Nein, Menschen sind nicht rational

Unser Selbstbild ist ein anderes. Die Erkenntnis, dass auch der kühlste Denker von seinen Emotionen geleitet ist, mag so mancher gar nicht annehmen. Es verhält sich aber so: Alles, was der Mensch sieht, fühlt, hört oder schmeckt wird zum Signal verwandelt und passiert die Amygdala, also das Erinnerungszentrum des Gehirns.

Alle Signale werden dort auf ihren emotionalen Gehalt geprüft, besonders auf ihr Gefahrenpotential. Am Ergebnis dieser Bewertung richtet sich die Reaktion des Menschen aus.

Für ihr Verhalten gibt es trotzdem Erklärungen

So kommt es, dass im Laufe des Tages unsere Stimmung unzählige Male wechselt. Wir fühlen uns abwechselnd euphorisch, müde, verärgert oder ängstlich, je nachdem, welchen Eindrücken wir gerade ausgesetzt sind.

Für Führungskräfte besteht dennoch kein Grund, den Kopf in den Sand zu stecken. Menschen sind zwar nicht rational, aber es gibt doch berechtigte Erwartungen hinsichtlich ihres Verhaltens und ihrer Wahrnehmung.

Von der Psychologie bis zur Pädagogik beschäftigen sich verschiedene Fachdisziplinen mit der Wahrnehmung und den Bedürfnissen von Menschen. Es gibt Erfahrungen, Modelle, Erklärungsmuster und Techniken, so dass die Führung von Mitarbeitern zu einem erlernbaren Fach wird.

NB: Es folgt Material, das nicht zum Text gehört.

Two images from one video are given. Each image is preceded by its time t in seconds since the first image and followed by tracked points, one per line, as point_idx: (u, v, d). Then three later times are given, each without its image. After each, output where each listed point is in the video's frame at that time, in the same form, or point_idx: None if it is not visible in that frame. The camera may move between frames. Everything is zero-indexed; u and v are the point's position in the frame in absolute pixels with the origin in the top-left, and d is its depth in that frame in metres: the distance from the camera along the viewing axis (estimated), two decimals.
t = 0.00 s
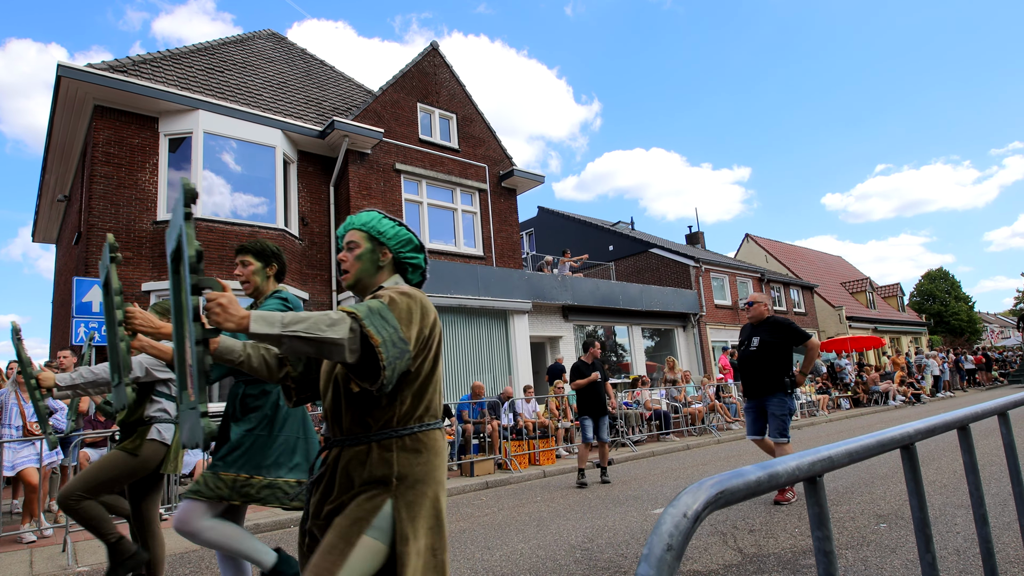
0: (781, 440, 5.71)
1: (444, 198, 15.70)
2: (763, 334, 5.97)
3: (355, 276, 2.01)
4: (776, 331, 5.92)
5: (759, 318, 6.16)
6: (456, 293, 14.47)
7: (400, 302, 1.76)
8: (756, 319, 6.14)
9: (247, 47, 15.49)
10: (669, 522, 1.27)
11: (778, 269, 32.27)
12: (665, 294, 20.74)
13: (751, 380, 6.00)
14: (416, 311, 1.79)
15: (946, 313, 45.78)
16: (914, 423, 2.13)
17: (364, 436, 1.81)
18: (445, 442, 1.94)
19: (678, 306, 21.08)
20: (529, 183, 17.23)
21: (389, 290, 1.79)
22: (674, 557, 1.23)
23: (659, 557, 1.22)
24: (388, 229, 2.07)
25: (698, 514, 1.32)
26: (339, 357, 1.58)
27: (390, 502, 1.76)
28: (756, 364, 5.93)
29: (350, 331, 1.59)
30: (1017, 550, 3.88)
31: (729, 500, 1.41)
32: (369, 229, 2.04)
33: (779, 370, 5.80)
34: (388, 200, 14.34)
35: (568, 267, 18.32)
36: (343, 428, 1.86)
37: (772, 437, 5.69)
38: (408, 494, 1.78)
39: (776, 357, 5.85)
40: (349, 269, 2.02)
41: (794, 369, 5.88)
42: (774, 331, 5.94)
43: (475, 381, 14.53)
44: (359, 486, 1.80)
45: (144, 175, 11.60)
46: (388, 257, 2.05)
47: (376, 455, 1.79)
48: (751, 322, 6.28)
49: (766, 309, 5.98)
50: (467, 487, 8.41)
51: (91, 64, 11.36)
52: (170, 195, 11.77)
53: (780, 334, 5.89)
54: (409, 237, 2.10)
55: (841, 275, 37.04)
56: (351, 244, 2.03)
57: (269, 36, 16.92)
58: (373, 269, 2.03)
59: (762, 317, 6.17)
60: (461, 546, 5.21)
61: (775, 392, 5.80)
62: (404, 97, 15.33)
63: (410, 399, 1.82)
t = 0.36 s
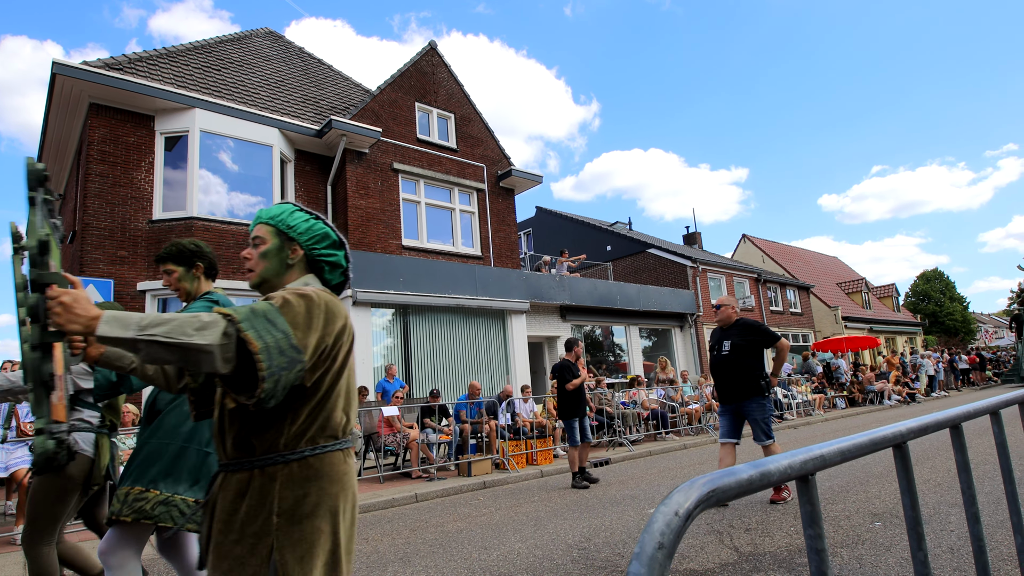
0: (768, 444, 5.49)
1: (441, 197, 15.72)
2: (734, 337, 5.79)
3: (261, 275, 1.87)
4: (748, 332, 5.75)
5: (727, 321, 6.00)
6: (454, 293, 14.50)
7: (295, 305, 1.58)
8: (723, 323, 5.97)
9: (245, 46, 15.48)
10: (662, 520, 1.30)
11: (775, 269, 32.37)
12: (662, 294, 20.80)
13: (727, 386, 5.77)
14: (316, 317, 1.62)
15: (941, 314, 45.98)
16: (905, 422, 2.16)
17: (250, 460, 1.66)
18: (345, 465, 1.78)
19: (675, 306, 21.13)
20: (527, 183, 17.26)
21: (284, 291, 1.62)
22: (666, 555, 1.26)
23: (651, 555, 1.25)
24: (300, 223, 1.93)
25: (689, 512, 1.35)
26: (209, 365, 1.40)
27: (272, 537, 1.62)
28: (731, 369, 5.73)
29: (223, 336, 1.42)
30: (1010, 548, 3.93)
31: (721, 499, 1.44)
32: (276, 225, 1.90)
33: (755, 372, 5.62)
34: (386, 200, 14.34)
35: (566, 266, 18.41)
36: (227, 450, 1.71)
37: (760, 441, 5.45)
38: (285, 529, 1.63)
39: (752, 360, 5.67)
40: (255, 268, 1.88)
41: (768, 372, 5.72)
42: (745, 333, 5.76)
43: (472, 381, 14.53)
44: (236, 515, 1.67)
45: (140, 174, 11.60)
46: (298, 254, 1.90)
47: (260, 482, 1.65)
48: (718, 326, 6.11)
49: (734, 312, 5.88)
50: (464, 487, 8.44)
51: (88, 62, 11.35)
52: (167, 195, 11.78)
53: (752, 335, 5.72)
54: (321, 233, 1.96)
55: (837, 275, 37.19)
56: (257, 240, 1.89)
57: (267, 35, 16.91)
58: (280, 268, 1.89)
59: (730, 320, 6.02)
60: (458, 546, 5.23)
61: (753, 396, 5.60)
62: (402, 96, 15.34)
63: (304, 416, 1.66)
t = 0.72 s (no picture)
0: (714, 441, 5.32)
1: (430, 197, 15.66)
2: (692, 337, 5.58)
3: (124, 252, 1.71)
4: (706, 333, 5.55)
5: (683, 322, 5.77)
6: (442, 293, 14.44)
7: (144, 284, 1.41)
8: (678, 324, 5.74)
9: (233, 42, 15.34)
10: (638, 520, 1.28)
11: (761, 270, 32.61)
12: (651, 295, 20.87)
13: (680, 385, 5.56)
14: (171, 300, 1.44)
15: (924, 315, 46.53)
16: (885, 421, 2.16)
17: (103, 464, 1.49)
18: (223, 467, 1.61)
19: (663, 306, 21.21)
20: (516, 183, 17.25)
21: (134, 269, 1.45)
22: (643, 555, 1.24)
23: (628, 555, 1.23)
24: (176, 194, 1.78)
25: (666, 511, 1.33)
26: (21, 355, 1.21)
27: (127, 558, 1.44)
28: (686, 369, 5.51)
29: (39, 320, 1.23)
30: (990, 547, 3.96)
31: (699, 498, 1.42)
32: (146, 198, 1.75)
33: (709, 372, 5.44)
34: (374, 199, 14.25)
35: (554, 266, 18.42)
36: (79, 452, 1.53)
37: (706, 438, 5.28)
38: (146, 542, 1.45)
39: (708, 360, 5.49)
40: (119, 244, 1.73)
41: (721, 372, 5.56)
42: (703, 333, 5.57)
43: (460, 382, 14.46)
44: (90, 527, 1.49)
45: (125, 171, 11.45)
46: (170, 229, 1.75)
47: (114, 491, 1.47)
48: (672, 328, 5.87)
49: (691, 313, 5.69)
50: (451, 487, 8.41)
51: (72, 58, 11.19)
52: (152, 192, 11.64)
53: (710, 336, 5.53)
54: (197, 208, 1.80)
55: (823, 276, 37.52)
56: (124, 213, 1.74)
57: (255, 32, 16.77)
58: (149, 244, 1.73)
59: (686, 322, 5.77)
60: (445, 546, 5.20)
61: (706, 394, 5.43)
62: (391, 95, 15.26)
63: (164, 413, 1.49)
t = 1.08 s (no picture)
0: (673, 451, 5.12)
1: (425, 196, 15.64)
2: (664, 341, 5.45)
3: None
4: (677, 337, 5.41)
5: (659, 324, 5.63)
6: (437, 292, 14.42)
7: None
8: (654, 326, 5.62)
9: (229, 39, 15.28)
10: (632, 520, 1.28)
11: (755, 272, 32.73)
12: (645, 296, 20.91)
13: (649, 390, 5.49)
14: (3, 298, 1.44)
15: (917, 318, 46.82)
16: (879, 424, 2.17)
17: None
18: (66, 490, 1.53)
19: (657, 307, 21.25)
20: (511, 183, 17.24)
21: None
22: (637, 555, 1.25)
23: (623, 554, 1.23)
24: (31, 186, 1.72)
25: (660, 512, 1.33)
26: None
27: None
28: (656, 373, 5.40)
29: None
30: (980, 550, 3.99)
31: (693, 499, 1.43)
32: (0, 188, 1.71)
33: (676, 378, 5.31)
34: (370, 197, 14.22)
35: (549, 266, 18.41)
36: None
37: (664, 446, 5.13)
38: None
39: (676, 364, 5.37)
40: None
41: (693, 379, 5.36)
42: (674, 336, 5.43)
43: (453, 381, 14.42)
44: None
45: (120, 167, 11.38)
46: (21, 223, 1.70)
47: None
48: (648, 329, 5.76)
49: (665, 315, 5.54)
50: (444, 486, 8.40)
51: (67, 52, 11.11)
52: (146, 188, 11.56)
53: (679, 340, 5.38)
54: (55, 202, 1.74)
55: (816, 279, 37.69)
56: None
57: (251, 28, 16.71)
58: None
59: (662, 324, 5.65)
60: (437, 545, 5.19)
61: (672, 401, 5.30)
62: (387, 93, 15.23)
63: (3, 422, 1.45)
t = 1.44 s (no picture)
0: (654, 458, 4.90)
1: (420, 198, 15.60)
2: (641, 339, 5.20)
3: None
4: (654, 335, 5.18)
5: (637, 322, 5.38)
6: (431, 294, 14.38)
7: None
8: (632, 323, 5.36)
9: (224, 39, 15.21)
10: (626, 532, 1.26)
11: (749, 276, 32.85)
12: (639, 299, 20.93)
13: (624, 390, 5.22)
14: None
15: (908, 323, 47.12)
16: (871, 432, 2.16)
17: None
18: None
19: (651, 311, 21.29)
20: (506, 185, 17.23)
21: None
22: (631, 566, 1.23)
23: (616, 566, 1.21)
24: None
25: (654, 523, 1.31)
26: None
27: None
28: (632, 373, 5.16)
29: None
30: (972, 556, 4.00)
31: (687, 509, 1.41)
32: None
33: (655, 379, 5.09)
34: (364, 199, 14.17)
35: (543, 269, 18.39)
36: None
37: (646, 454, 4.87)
38: None
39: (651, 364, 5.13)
40: None
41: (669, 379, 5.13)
42: (651, 334, 5.19)
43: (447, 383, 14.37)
44: None
45: (113, 166, 11.30)
46: None
47: None
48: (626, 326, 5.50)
49: (645, 312, 5.29)
50: (437, 489, 8.36)
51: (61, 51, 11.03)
52: (139, 187, 11.48)
53: (657, 338, 5.15)
54: None
55: (809, 283, 37.87)
56: None
57: (247, 28, 16.64)
58: None
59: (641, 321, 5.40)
60: (430, 550, 5.16)
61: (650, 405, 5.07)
62: (382, 95, 15.20)
63: None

Mit dem Nicht-Rationalen des Menschen kann man einen pragmatischen und vernünftigen Umgang finden.

Beispiel: Ihr Mitarbeiter will das Projekt nicht

Möchten Sie ein Beispiel? Sie sagen zu Ihrem Mitarbeiter: “Der Job ist etwas für Sie”, aber Ihr Mitarbeiter reagiert verstimmt. Zunächst können Sie sich das gar nicht erklären. Sie wollten gar nichts Schlechtes für ihn.

Sie finden, Sie haben ein schönes Projekt für ihn ausgewählt, und er kann seine Fähigkeiten optimal einsetzen. Was ist passiert? Einen Erklärungsansatz liefert die Maslow-Pyramide: Sie bringt die Bedürfnisse des Menschen in eine Reihenfolge.

  1. Auf der untersten Stufe stehen die körperlichen Grundbedürfnisse wie Schlafen, Essen oder Sex.
  2. Auf der zweiten Stufe folgt die Sicherheit, greifbar durch eine Wohnung oder einen Job.
  3. Danach folgen soziale Beziehungen.
  4. Auf der vierten Stufe steht die Anerkennung. Stichworte hier sind Status, Macht oder Geld.
  5. Die Spitze der Pyramide bildet die Selbstverwirklichung.

Ihr Mitarbeiter sieht gesund und wohl ernährt aus. Sie wissen, dass er ein Haus gekauft hat und in einer festen Partnerschaft lebt. In Ihrem Unternehmen ist er gut vernetzt und wird regelmäßig um Rat gefragt.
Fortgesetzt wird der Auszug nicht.